Stored data entries
..............................
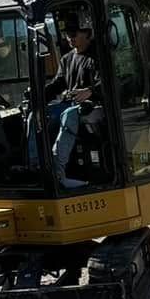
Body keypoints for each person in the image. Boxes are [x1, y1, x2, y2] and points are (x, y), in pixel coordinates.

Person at [40, 11, 102, 189]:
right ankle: (37, 164)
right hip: (70, 103)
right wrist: (38, 95)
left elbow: (106, 83)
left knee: (68, 115)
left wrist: (90, 91)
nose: (70, 38)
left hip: (93, 105)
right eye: (67, 35)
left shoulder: (97, 57)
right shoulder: (67, 59)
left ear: (88, 34)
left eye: (74, 34)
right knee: (36, 116)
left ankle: (57, 172)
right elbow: (58, 84)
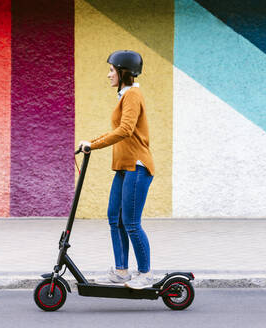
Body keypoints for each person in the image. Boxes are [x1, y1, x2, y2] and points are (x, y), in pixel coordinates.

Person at [79, 50, 155, 289]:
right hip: (123, 168)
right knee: (115, 218)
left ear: (123, 72)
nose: (108, 74)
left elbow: (125, 130)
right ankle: (121, 271)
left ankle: (145, 274)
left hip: (137, 167)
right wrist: (90, 142)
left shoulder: (132, 95)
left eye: (112, 70)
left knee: (131, 222)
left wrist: (96, 145)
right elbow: (117, 129)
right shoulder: (124, 95)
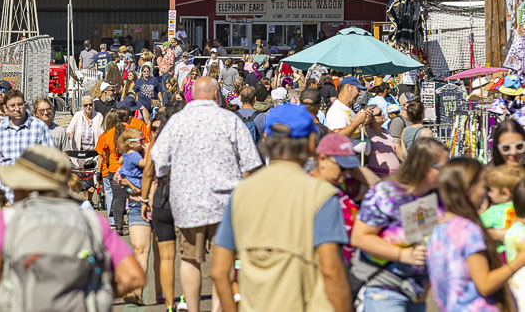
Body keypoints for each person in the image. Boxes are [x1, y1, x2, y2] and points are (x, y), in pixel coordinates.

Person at [211, 105, 351, 312]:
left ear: (266, 137)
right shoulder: (321, 194)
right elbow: (331, 270)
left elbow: (219, 272)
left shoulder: (241, 193)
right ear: (312, 143)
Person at [0, 146, 146, 309]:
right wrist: (94, 292)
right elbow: (134, 276)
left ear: (26, 187)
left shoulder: (8, 219)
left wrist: (10, 291)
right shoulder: (90, 221)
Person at [152, 77, 262, 312]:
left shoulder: (177, 122)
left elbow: (159, 161)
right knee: (223, 261)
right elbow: (251, 163)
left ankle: (193, 309)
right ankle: (217, 308)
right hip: (225, 203)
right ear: (216, 95)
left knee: (190, 259)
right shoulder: (229, 120)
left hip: (187, 203)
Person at [351, 137, 449, 312]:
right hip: (384, 288)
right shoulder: (386, 194)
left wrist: (426, 287)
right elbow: (360, 237)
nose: (447, 173)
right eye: (442, 168)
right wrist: (402, 254)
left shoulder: (438, 198)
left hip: (417, 292)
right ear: (424, 167)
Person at [427, 157, 525, 311]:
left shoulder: (440, 228)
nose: (486, 192)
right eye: (483, 186)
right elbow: (485, 284)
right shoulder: (468, 229)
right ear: (468, 188)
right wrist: (519, 261)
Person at [310, 133, 378, 263]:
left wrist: (352, 167)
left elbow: (375, 184)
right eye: (342, 167)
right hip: (327, 265)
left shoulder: (343, 183)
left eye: (349, 168)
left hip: (350, 263)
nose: (345, 173)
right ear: (322, 159)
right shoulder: (310, 187)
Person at [140, 107, 183, 310]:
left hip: (161, 199)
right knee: (188, 255)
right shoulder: (185, 143)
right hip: (184, 199)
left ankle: (168, 302)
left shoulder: (156, 146)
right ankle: (185, 298)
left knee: (166, 256)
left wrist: (143, 200)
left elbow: (148, 174)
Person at [0, 89, 56, 205]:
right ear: (6, 109)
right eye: (12, 106)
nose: (17, 109)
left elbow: (52, 158)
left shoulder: (39, 127)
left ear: (25, 105)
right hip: (5, 195)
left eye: (20, 104)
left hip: (32, 195)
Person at [114, 127, 151, 305]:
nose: (143, 141)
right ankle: (139, 291)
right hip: (138, 197)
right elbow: (146, 165)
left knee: (142, 250)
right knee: (141, 249)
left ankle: (145, 291)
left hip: (134, 194)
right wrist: (149, 150)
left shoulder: (126, 155)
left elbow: (121, 162)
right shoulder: (137, 156)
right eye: (140, 139)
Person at [481, 164, 525, 257]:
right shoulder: (521, 208)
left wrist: (480, 211)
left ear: (506, 193)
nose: (488, 194)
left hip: (502, 256)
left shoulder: (494, 212)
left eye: (491, 190)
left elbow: (476, 224)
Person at [324, 76, 371, 142]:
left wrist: (366, 123)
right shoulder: (337, 110)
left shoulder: (345, 109)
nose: (359, 94)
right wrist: (357, 121)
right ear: (348, 87)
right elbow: (337, 137)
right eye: (358, 89)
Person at [364, 103, 404, 178]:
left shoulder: (386, 131)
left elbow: (397, 150)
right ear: (371, 119)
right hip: (377, 177)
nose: (383, 114)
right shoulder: (367, 132)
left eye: (382, 111)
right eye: (379, 114)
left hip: (394, 176)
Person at [65, 95, 104, 167]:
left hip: (94, 154)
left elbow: (102, 132)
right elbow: (70, 128)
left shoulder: (98, 116)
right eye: (85, 105)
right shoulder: (77, 115)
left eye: (90, 104)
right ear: (82, 107)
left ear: (93, 105)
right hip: (79, 153)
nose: (88, 107)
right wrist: (69, 134)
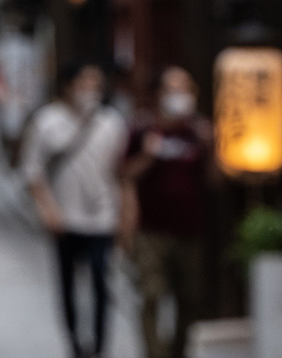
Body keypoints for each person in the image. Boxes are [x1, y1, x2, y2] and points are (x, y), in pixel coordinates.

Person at [22, 62, 129, 358]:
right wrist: (48, 210)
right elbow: (32, 172)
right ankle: (74, 344)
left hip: (103, 217)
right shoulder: (46, 121)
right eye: (84, 83)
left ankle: (99, 346)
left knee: (100, 281)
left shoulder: (112, 122)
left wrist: (124, 214)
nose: (90, 91)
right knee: (67, 283)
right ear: (67, 86)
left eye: (96, 85)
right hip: (64, 218)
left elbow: (121, 172)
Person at [122, 66, 214, 358]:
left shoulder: (198, 131)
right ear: (158, 94)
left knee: (190, 299)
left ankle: (178, 352)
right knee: (151, 296)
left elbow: (216, 181)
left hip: (190, 228)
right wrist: (147, 156)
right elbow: (123, 176)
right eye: (173, 89)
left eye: (185, 88)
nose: (180, 95)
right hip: (150, 230)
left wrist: (212, 148)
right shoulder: (142, 129)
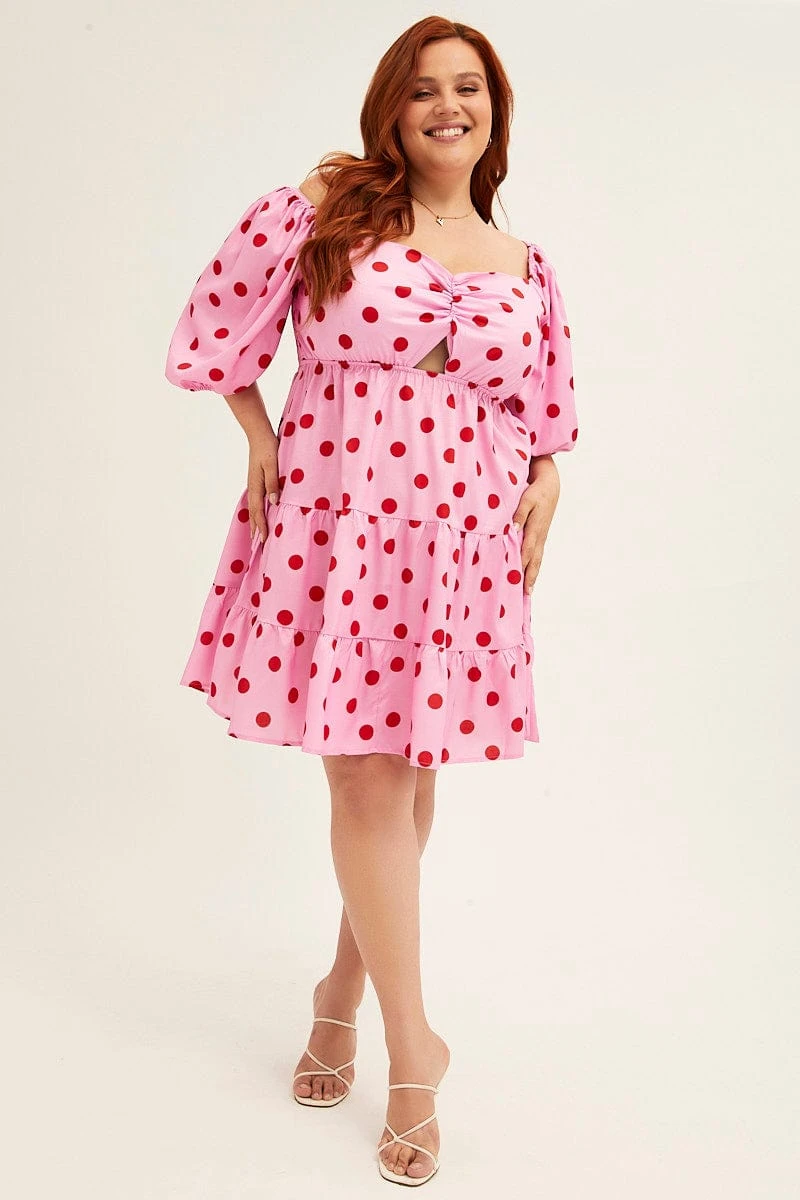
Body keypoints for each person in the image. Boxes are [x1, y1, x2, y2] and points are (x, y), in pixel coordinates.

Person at [164, 15, 578, 1187]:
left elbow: (545, 409)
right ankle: (413, 1050)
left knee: (405, 778)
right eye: (423, 89)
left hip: (463, 543)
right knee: (363, 781)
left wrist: (548, 479)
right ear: (391, 108)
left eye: (468, 88)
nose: (448, 106)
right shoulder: (333, 213)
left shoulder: (522, 262)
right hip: (340, 528)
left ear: (494, 110)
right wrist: (256, 435)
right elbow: (214, 320)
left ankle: (338, 992)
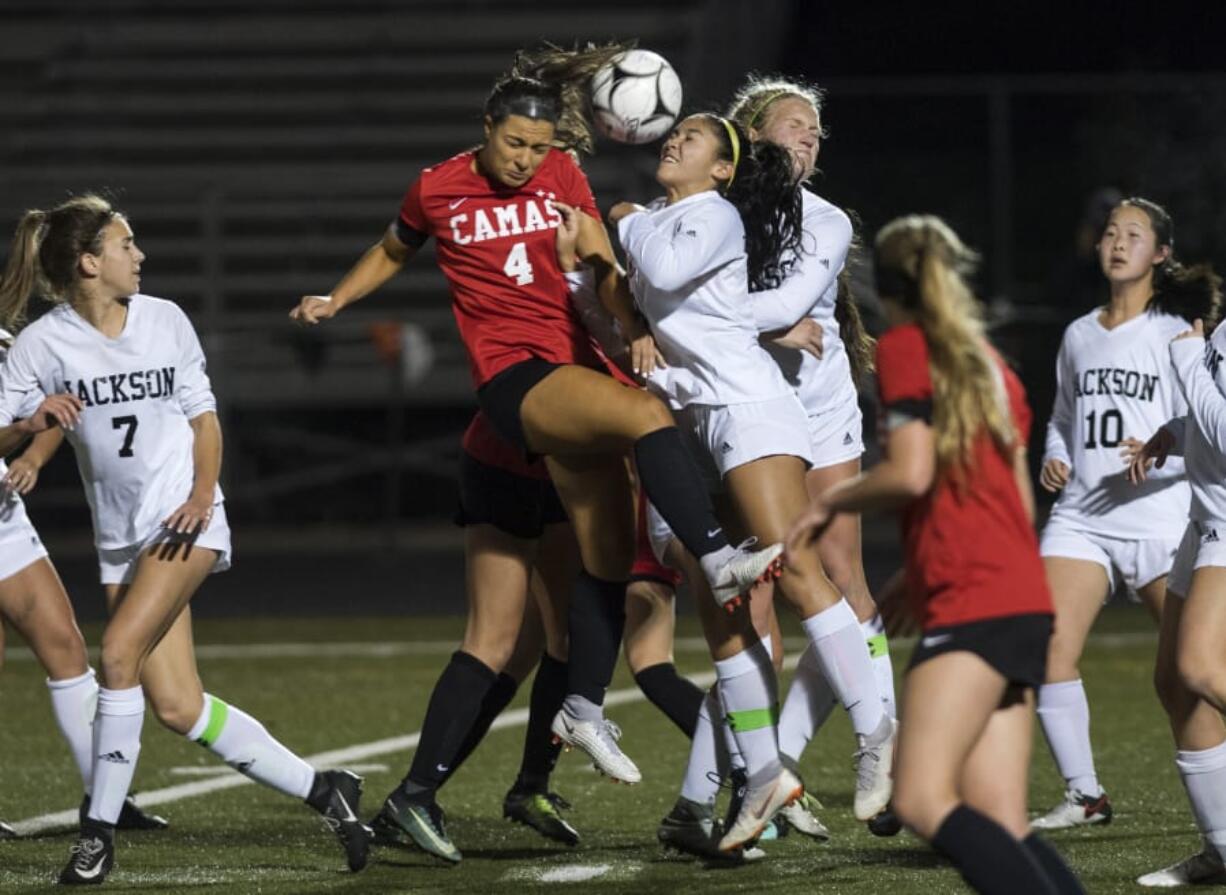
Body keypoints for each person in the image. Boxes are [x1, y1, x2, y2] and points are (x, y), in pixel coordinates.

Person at [291, 49, 783, 850]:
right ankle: (718, 555)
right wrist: (336, 297)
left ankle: (562, 734)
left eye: (539, 145)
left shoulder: (563, 175)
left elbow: (602, 263)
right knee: (646, 420)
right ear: (487, 130)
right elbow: (395, 244)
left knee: (604, 570)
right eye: (514, 144)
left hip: (570, 376)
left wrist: (634, 327)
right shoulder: (438, 185)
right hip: (517, 381)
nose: (526, 160)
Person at [0, 195, 372, 885]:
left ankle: (96, 836)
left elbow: (204, 419)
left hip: (183, 517)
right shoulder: (39, 344)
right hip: (120, 538)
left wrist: (204, 496)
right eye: (125, 244)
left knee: (114, 655)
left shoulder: (165, 319)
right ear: (89, 262)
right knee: (176, 704)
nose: (139, 255)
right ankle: (328, 789)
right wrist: (29, 427)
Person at [610, 112, 892, 853]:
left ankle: (877, 728)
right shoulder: (672, 218)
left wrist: (624, 222)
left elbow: (664, 274)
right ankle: (761, 771)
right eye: (673, 136)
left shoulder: (711, 219)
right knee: (728, 613)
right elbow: (642, 301)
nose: (673, 142)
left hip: (751, 412)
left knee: (801, 567)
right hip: (696, 421)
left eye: (694, 139)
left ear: (726, 169)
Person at [787, 215, 1083, 894]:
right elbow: (1014, 501)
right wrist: (921, 577)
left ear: (884, 284)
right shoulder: (991, 366)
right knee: (1002, 816)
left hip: (973, 599)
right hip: (1019, 597)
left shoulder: (905, 347)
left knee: (921, 797)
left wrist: (830, 503)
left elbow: (912, 472)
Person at [1032, 197, 1209, 830]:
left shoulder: (1178, 333)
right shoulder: (1078, 332)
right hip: (1082, 515)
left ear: (1161, 254)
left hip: (1161, 519)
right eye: (1110, 231)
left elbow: (1210, 435)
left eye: (1134, 234)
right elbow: (1060, 419)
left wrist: (1164, 454)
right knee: (1046, 646)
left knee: (1193, 674)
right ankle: (1085, 795)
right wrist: (1055, 455)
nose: (1117, 242)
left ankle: (1215, 808)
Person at [1122, 209, 1226, 887]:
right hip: (1204, 517)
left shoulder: (1202, 339)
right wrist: (1173, 428)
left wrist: (1187, 356)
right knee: (1173, 686)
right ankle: (1223, 847)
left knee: (1198, 666)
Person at [0, 421, 169, 837]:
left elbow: (60, 407)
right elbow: (36, 417)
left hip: (2, 516)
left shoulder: (20, 354)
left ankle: (106, 799)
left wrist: (33, 455)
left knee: (65, 646)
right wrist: (25, 426)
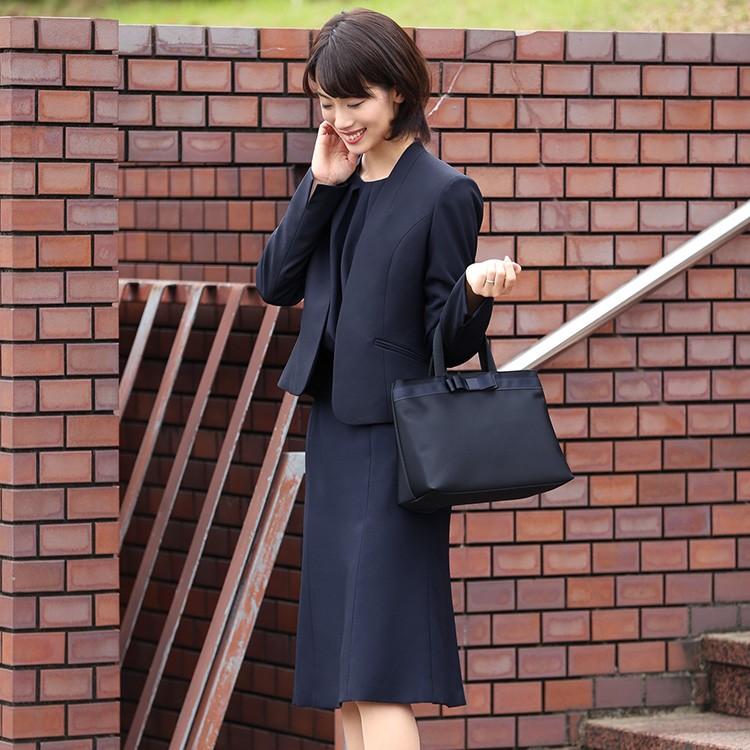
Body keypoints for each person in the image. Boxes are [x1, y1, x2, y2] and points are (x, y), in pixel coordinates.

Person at [255, 9, 522, 749]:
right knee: (342, 677)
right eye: (328, 103)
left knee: (377, 670)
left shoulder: (444, 192)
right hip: (336, 436)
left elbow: (449, 341)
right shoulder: (336, 180)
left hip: (396, 444)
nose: (341, 120)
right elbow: (275, 282)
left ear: (398, 92)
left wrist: (473, 292)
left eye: (356, 102)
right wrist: (319, 186)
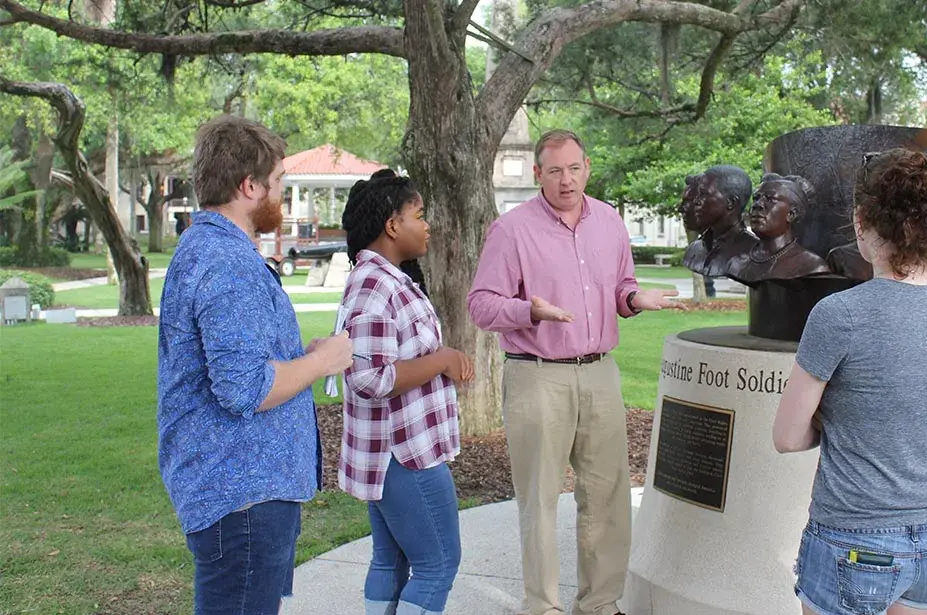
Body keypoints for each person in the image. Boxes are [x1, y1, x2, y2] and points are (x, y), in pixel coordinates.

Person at [467, 129, 680, 615]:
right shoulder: (512, 230)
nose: (567, 180)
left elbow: (622, 286)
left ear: (588, 166)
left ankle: (600, 604)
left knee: (607, 496)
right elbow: (481, 306)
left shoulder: (608, 221)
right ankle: (541, 606)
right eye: (555, 171)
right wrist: (529, 312)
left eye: (575, 168)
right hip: (537, 374)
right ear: (538, 174)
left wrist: (633, 299)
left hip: (600, 373)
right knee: (539, 500)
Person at [772, 148, 927, 615]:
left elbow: (786, 437)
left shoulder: (840, 314)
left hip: (852, 536)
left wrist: (837, 422)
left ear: (864, 219)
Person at [158, 115, 353, 614]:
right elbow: (245, 388)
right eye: (279, 183)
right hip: (241, 495)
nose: (282, 196)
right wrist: (324, 361)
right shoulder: (226, 263)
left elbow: (241, 366)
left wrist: (300, 359)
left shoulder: (211, 250)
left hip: (241, 492)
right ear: (250, 186)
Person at [339, 172, 473, 615]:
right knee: (438, 565)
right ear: (393, 224)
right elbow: (370, 378)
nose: (427, 224)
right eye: (419, 214)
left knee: (391, 560)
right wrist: (444, 359)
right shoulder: (375, 286)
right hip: (404, 454)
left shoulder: (386, 279)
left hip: (394, 451)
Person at [724, 173, 830, 285]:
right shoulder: (737, 262)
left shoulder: (812, 266)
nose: (757, 205)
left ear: (791, 214)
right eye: (756, 198)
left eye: (770, 199)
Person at [680, 165, 758, 278]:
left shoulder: (754, 254)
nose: (696, 201)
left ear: (731, 202)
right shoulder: (694, 249)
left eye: (704, 194)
..............................
- [Exercise description]: Using the entries above, return exactly the lines from the line with "left knee: (166, 256)" to the line with "left knee: (142, 250)", counting both of those lines.

- [Expected answer]:
left knee: (166, 256)
left wrist: (143, 200)
left elbow: (148, 174)
Person at [0, 89, 56, 205]:
right ear: (6, 109)
right eye: (12, 106)
nose: (17, 109)
left elbow: (52, 158)
left shoulder: (39, 127)
left ear: (25, 105)
right hip: (5, 195)
left eye: (20, 104)
left hip: (32, 195)
Person at [114, 127, 151, 305]:
nose: (143, 141)
right ankle: (139, 291)
right hip: (138, 197)
right elbow: (146, 165)
left knee: (142, 250)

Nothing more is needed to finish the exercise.